You know what? I try not to use it [too often] because it could get corny. You’re just trying to raise the bar. It’s really just raw emotion and I want people to feel the emotion. I know I said it when I was performing in New York in the “Grenade” song, but that’s not even on the record – that was in the moment. The Cee-Lo song, it was just like, let’s be real. When you’re in love with a girl and you see her with another guy, what do you really wanna say? That’s the thing – we just gotta keep it real and not worry about the radio. Just worry about what we’re trying to say.
Was anyone involved in the production of these tracks on the fence about the racy language?
No. It just has to feel good to us. We have to feel good about it — we’ll worry about the politics of radio and the other stuff later. Our job is to make music, that’s what people signed us for, and that’s what they’re gonna get. Whether we put an F-bomb in there or say something too racy for radio, we’ll figure it out later. If that’s what feels right and natural, that’s what it’s gonna be.
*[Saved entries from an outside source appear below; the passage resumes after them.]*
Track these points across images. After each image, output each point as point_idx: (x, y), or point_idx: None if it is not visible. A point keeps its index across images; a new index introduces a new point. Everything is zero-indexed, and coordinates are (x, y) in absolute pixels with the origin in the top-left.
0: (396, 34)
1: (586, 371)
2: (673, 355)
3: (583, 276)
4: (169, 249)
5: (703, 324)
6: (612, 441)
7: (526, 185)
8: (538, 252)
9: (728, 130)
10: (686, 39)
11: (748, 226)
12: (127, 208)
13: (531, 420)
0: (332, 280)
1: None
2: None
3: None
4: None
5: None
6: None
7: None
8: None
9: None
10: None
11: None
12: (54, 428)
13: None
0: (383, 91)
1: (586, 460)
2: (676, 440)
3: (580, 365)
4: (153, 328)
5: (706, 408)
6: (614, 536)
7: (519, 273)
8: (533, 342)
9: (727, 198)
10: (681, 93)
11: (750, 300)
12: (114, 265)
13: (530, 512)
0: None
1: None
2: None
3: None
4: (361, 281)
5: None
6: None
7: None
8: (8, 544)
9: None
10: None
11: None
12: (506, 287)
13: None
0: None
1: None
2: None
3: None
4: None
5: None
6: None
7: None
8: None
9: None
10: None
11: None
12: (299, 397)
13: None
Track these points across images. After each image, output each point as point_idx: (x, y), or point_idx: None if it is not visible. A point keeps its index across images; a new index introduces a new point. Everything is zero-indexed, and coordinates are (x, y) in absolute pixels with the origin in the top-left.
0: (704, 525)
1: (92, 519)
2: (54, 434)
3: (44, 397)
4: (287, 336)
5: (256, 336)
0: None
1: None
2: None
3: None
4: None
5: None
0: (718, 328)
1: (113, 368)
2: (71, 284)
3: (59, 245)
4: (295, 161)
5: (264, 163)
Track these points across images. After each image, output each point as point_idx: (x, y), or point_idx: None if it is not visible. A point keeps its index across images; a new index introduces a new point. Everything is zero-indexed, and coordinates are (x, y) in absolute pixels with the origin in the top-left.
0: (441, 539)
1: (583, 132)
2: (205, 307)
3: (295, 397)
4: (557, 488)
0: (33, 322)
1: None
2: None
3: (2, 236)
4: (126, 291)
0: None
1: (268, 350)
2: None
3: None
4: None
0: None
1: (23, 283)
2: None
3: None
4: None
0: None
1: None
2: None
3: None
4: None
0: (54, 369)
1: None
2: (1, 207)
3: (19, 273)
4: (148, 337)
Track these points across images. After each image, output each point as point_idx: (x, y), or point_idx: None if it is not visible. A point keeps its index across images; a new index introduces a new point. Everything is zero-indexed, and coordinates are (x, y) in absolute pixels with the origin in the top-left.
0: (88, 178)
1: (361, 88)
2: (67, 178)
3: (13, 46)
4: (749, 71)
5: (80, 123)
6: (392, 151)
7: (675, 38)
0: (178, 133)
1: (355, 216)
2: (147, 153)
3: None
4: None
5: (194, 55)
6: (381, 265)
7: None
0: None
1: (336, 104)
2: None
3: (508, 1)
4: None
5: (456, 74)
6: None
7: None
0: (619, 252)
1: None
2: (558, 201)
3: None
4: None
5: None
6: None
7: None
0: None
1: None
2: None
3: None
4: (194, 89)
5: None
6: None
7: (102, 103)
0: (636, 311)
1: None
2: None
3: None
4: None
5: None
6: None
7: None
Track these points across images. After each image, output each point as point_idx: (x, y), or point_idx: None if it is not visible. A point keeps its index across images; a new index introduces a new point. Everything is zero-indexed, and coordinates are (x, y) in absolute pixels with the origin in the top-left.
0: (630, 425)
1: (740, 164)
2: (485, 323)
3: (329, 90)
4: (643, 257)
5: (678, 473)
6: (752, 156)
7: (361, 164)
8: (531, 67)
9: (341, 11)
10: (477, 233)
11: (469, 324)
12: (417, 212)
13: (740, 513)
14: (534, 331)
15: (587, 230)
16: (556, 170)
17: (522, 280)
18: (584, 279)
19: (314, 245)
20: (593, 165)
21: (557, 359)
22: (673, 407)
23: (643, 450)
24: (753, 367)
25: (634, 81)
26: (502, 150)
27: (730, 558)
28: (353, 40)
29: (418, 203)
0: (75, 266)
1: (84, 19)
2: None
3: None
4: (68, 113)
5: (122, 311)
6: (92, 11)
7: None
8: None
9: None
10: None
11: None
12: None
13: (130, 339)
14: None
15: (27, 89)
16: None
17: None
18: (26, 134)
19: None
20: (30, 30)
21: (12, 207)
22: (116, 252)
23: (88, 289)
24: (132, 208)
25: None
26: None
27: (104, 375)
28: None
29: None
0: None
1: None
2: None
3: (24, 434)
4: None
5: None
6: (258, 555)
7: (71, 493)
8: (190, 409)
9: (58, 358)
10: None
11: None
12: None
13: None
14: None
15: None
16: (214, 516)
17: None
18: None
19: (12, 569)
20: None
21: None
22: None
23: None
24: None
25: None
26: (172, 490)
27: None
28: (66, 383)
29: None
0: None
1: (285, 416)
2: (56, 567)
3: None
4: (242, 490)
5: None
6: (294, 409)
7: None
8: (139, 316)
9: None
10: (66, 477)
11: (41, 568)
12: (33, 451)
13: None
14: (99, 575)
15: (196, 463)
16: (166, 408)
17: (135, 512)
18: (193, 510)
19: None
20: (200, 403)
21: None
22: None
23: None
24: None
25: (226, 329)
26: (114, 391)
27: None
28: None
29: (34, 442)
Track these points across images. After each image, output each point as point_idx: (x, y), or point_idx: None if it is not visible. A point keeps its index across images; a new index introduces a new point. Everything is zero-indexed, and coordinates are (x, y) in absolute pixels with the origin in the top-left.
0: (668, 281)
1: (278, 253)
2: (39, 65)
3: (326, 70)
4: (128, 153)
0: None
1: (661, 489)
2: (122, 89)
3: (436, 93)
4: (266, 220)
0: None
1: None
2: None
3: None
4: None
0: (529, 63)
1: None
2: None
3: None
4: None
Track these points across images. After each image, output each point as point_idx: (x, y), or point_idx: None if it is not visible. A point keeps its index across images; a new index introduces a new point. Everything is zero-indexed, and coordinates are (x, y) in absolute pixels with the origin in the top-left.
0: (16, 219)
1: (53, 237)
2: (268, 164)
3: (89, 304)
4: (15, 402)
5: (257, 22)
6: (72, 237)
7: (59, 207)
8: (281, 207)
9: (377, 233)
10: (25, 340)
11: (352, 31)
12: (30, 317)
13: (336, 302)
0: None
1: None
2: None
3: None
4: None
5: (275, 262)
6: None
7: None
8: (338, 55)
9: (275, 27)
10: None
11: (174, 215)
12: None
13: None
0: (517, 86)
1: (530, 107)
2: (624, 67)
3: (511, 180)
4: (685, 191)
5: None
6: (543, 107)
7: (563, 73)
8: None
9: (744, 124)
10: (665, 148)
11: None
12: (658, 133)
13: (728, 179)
You’re a big fan of Elvis Presley – you even played a Little Elvis impersonator in the 1992 movie Honeymoon in Vegas when you were six-years old! What is it about the King that inspires you?
Just the star that he was, that’s what I dig about Elvis so much. He was just an entity with confidence and swag . I’m a big fan of the young 1950s Elvis when he would just go onstage and control the whole environment. His aura… that goes for Prince and Michael Jackson, James Brown, too — they all have that same “You came to see me, and I’m gonna give you a show”, they all have that factor in their performance.
Who would you love to write a track for?
I really like Vampire Weekend, I’d love to get in the studio with them. Would love to get in the studio with Jack White… Kanye and Gucci Man and Soulja Boy! That’s what keeps us on our toes and having fun. One day we’ll be in the studio with Cee-Lo, the next day it’s Mike Posner. It’s all over the place.
Who are some of your favorite songwriters?
[Elvis songwriters] Lieber and Stoller, Smokey Robinson, Billy Joel, Elton John, The Beatles, John Legend, McCartney. The classics! I look up to the guys who did it the best! That’s a good question, no one ever asked me that!
Do you have any other producers working on Doo-Wops?
It’s just me! And the Smeezingtons. Everything that’s been on the radio, that’s how it’s been.
You’ve worked with so many artists over the years. What kind of advice have you received from them?
I learned from every single one of them… Cee-Lo proved without trying to teach me that basically you gotta do what you want for you to keep your sanity. You gotta say what you want to say, dress how you want… individuality. You want people to want to know you and know what you’re about and like you because of those things. And the things you’re saying in your lyrics, that has to come from your soul.